:: Data provided

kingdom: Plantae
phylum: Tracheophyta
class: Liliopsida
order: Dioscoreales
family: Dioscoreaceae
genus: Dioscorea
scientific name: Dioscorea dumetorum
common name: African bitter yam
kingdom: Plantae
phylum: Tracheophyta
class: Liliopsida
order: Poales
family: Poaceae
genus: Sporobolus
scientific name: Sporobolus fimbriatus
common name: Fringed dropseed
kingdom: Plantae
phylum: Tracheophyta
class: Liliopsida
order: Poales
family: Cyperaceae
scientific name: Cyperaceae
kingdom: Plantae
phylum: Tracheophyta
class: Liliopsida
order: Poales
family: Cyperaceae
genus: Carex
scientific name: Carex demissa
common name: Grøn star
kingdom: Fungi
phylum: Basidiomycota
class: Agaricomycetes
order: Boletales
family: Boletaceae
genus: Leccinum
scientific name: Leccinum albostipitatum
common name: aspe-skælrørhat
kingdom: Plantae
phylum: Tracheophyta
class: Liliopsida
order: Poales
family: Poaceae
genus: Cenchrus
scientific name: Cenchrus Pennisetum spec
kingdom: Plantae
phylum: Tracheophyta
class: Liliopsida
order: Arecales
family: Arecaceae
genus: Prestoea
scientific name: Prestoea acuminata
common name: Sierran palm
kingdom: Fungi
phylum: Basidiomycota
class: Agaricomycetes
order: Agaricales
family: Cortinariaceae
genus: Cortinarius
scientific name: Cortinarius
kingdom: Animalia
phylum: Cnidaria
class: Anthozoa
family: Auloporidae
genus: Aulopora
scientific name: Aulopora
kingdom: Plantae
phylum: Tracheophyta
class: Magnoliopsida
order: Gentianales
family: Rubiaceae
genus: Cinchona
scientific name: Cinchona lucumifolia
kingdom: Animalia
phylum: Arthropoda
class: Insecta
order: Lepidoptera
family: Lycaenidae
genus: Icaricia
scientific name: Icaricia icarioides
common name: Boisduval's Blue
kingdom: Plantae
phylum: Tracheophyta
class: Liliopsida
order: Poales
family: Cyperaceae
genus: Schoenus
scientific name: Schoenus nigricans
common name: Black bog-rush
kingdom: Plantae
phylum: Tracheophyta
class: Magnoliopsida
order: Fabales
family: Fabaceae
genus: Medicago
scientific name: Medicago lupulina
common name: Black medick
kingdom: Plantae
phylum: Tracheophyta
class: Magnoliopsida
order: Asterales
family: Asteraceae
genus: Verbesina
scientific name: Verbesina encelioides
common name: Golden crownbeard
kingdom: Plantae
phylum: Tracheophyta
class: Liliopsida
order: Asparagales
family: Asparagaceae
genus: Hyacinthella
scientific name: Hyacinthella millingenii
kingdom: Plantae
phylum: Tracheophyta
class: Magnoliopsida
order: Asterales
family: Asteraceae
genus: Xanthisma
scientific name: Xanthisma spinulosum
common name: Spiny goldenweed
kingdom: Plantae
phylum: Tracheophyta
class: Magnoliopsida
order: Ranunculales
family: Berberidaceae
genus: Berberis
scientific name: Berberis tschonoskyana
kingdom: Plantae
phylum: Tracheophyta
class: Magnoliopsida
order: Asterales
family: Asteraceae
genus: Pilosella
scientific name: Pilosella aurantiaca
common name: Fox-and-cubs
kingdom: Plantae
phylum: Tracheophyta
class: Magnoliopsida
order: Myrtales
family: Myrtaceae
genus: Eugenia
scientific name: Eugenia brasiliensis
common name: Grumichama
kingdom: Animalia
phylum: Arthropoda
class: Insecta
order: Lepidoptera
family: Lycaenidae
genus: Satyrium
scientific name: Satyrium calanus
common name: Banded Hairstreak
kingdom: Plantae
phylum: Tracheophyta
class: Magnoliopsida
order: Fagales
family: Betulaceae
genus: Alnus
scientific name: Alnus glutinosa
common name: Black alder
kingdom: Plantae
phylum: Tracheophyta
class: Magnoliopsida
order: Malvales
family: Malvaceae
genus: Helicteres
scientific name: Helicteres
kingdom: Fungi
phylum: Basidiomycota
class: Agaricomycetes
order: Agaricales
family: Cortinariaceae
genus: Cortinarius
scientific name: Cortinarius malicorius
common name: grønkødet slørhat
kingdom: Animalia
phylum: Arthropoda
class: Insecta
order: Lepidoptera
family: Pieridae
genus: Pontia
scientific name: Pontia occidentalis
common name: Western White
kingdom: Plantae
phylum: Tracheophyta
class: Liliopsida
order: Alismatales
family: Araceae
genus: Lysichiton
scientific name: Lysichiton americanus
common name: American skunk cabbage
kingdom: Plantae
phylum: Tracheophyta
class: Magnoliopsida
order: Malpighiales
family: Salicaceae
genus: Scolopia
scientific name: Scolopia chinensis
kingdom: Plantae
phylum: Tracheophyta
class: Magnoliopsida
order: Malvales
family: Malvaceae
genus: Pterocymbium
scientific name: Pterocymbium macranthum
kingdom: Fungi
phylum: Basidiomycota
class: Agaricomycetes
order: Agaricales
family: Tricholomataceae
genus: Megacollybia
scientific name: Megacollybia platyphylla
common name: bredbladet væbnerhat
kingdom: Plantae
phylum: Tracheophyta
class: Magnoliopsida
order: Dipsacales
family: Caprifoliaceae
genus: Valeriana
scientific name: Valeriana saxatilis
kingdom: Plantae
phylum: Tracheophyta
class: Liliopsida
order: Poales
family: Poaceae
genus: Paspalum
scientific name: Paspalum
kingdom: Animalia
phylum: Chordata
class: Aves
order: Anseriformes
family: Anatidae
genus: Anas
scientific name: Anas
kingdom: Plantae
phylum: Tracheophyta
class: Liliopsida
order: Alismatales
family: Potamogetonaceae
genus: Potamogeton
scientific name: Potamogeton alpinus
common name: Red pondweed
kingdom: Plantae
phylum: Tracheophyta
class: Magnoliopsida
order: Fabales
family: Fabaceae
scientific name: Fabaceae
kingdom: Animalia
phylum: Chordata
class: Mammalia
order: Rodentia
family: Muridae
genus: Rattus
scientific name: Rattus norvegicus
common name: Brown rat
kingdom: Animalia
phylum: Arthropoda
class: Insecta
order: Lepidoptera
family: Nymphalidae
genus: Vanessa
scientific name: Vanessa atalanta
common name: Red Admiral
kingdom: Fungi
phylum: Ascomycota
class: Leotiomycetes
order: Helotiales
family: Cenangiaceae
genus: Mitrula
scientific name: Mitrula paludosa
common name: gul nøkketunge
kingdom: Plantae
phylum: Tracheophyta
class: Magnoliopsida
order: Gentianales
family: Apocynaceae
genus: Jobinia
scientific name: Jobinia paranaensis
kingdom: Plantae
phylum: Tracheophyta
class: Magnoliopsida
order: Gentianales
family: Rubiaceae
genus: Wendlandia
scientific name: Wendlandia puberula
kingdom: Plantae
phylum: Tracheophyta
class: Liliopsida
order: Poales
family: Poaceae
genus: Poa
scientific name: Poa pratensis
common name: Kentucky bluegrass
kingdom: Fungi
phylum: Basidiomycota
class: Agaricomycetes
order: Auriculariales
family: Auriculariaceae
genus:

::::

> [Task instructions] Reproduce the lines above, swapping every "scientific name" for "Latin name" and leaving everything else unchanged.

> [Response to this task]
kingdom: Plantae
phylum: Tracheophyta
class: Liliopsida
order: Dioscoreales
family: Dioscoreaceae
genus: Dioscorea
Latin name: Dioscorea dumetorum
common name: African bitter yam
kingdom: Plantae
phylum: Tracheophyta
class: Liliopsida
order: Poales
family: Poaceae
genus: Sporobolus
Latin name: Sporobolus fimbriatus
common name: Fringed dropseed
kingdom: Plantae
phylum: Tracheophyta
class: Liliopsida
order: Poales
family: Cyperaceae
Latin name: Cyperaceae
kingdom: Plantae
phylum: Tracheophyta
class: Liliopsida
order: Poales
family: Cyperaceae
genus: Carex
Latin name: Carex demissa
common name: Grøn star
kingdom: Fungi
phylum: Basidiomycota
class: Agaricomycetes
order: Boletales
family: Boletaceae
genus: Leccinum
Latin name: Leccinum albostipitatum
common name: aspe-skælrørhat
kingdom: Plantae
phylum: Tracheophyta
class: Liliopsida
order: Poales
family: Poaceae
genus: Cenchrus
Latin name: Cenchrus Pennisetum spec
kingdom: Plantae
phylum: Tracheophyta
class: Liliopsida
order: Arecales
family: Arecaceae
genus: Prestoea
Latin name: Prestoea acuminata
common name: Sierran palm
kingdom: Fungi
phylum: Basidiomycota
class: Agaricomycetes
order: Agaricales
family: Cortinariaceae
genus: Cortinarius
Latin name: Cortinarius
kingdom: Animalia
phylum: Cnidaria
class: Anthozoa
family: Auloporidae
genus: Aulopora
Latin name: Aulopora
kingdom: Plantae
phylum: Tracheophyta
class: Magnoliopsida
order: Gentianales
family: Rubiaceae
genus: Cinchona
Latin name: Cinchona lucumifolia
kingdom: Animalia
phylum: Arthropoda
class: Insecta
order: Lepidoptera
family: Lycaenidae
genus: Icaricia
Latin name: Icaricia icarioides
common name: Boisduval's Blue
kingdom: Plantae
phylum: Tracheophyta
class: Liliopsida
order: Poales
family: Cyperaceae
genus: Schoenus
Latin name: Schoenus nigricans
common name: Black bog-rush
kingdom: Plantae
phylum: Tracheophyta
class: Magnoliopsida
order: Fabales
family: Fabaceae
genus: Medicago
Latin name: Medicago lupulina
common name: Black medick
kingdom: Plantae
phylum: Tracheophyta
class: Magnoliopsida
order: Asterales
family: Asteraceae
genus: Verbesina
Latin name: Verbesina encelioides
common name: Golden crownbeard
kingdom: Plantae
phylum: Tracheophyta
class: Liliopsida
order: Asparagales
family: Asparagaceae
genus: Hyacinthella
Latin name: Hyacinthella millingenii
kingdom: Plantae
phylum: Tracheophyta
class: Magnoliopsida
order: Asterales
family: Asteraceae
genus: Xanthisma
Latin name: Xanthisma spinulosum
common name: Spiny goldenweed
kingdom: Plantae
phylum: Tracheophyta
class: Magnoliopsida
order: Ranunculales
family: Berberidaceae
genus: Berberis
Latin name: Berberis tschonoskyana
kingdom: Plantae
phylum: Tracheophyta
class: Magnoliopsida
order: Asterales
family: Asteraceae
genus: Pilosella
Latin name: Pilosella aurantiaca
common name: Fox-and-cubs
kingdom: Plantae
phylum: Tracheophyta
class: Magnoliopsida
order: Myrtales
family: Myrtaceae
genus: Eugenia
Latin name: Eugenia brasiliensis
common name: Grumichama
kingdom: Animalia
phylum: Arthropoda
class: Insecta
order: Lepidoptera
family: Lycaenidae
genus: Satyrium
Latin name: Satyrium calanus
common name: Banded Hairstreak
kingdom: Plantae
phylum: Tracheophyta
class: Magnoliopsida
order: Fagales
family: Betulaceae
genus: Alnus
Latin name: Alnus glutinosa
common name: Black alder
kingdom: Plantae
phylum: Tracheophyta
class: Magnoliopsida
order: Malvales
family: Malvaceae
genus: Helicteres
Latin name: Helicteres
kingdom: Fungi
phylum: Basidiomycota
class: Agaricomycetes
order: Agaricales
family: Cortinariaceae
genus: Cortinarius
Latin name: Cortinarius malicorius
common name: grønkødet slørhat
kingdom: Animalia
phylum: Arthropoda
class: Insecta
order: Lepidoptera
family: Pieridae
genus: Pontia
Latin name: Pontia occidentalis
common name: Western White
kingdom: Plantae
phylum: Tracheophyta
class: Liliopsida
order: Alismatales
family: Araceae
genus: Lysichiton
Latin name: Lysichiton americanus
common name: American skunk cabbage
kingdom: Plantae
phylum: Tracheophyta
class: Magnoliopsida
order: Malpighiales
family: Salicaceae
genus: Scolopia
Latin name: Scolopia chinensis
kingdom: Plantae
phylum: Tracheophyta
class: Magnoliopsida
order: Malvales
family: Malvaceae
genus: Pterocymbium
Latin name: Pterocymbium macranthum
kingdom: Fungi
phylum: Basidiomycota
class: Agaricomycetes
order: Agaricales
family: Tricholomataceae
genus: Megacollybia
Latin name: Megacollybia platyphylla
common name: bredbladet væbnerhat
kingdom: Plantae
phylum: Tracheophyta
class: Magnoliopsida
order: Dipsacales
family: Caprifoliaceae
genus: Valeriana
Latin name: Valeriana saxatilis
kingdom: Plantae
phylum: Tracheophyta
class: Liliopsida
order: Poales
family: Poaceae
genus: Paspalum
Latin name: Paspalum
kingdom: Animalia
phylum: Chordata
class: Aves
order: Anseriformes
family: Anatidae
genus: Anas
Latin name: Anas
kingdom: Plantae
phylum: Tracheophyta
class: Liliopsida
order: Alismatales
family: Potamogetonaceae
genus: Potamogeton
Latin name: Potamogeton alpinus
common name: Red pondweed
kingdom: Plantae
phylum: Tracheophyta
class: Magnoliopsida
order: Fabales
family: Fabaceae
Latin name: Fabaceae
kingdom: Animalia
phylum: Chordata
class: Mammalia
order: Rodentia
family: Muridae
genus: Rattus
Latin name: Rattus norvegicus
common name: Brown rat
kingdom: Animalia
phylum: Arthropoda
class: Insecta
order: Lepidoptera
family: Nymphalidae
genus: Vanessa
Latin name: Vanessa atalanta
common name: Red Admiral
kingdom: Fungi
phylum: Ascomycota
class: Leotiomycetes
order: Helotiales
family: Cenangiaceae
genus: Mitrula
Latin name: Mitrula paludosa
common name: gul nøkketunge
kingdom: Plantae
phylum: Tracheophyta
class: Magnoliopsida
order: Gentianales
family: Apocynaceae
genus: Jobinia
Latin name: Jobinia paranaensis
kingdom: Plantae
phylum: Tracheophyta
class: Magnoliopsida
order: Gentianales
family: Rubiaceae
genus: Wendlandia
Latin name: Wendlandia puberula
kingdom: Plantae
phylum: Tracheophyta
class: Liliopsida
order: Poales
family: Poaceae
genus: Poa
Latin name: Poa pratensis
common name: Kentucky bluegrass
kingdom: Fungi
phylum: Basidiomycota
class: Agaricomycetes
order: Auriculariales
family: Auriculariaceae
genus:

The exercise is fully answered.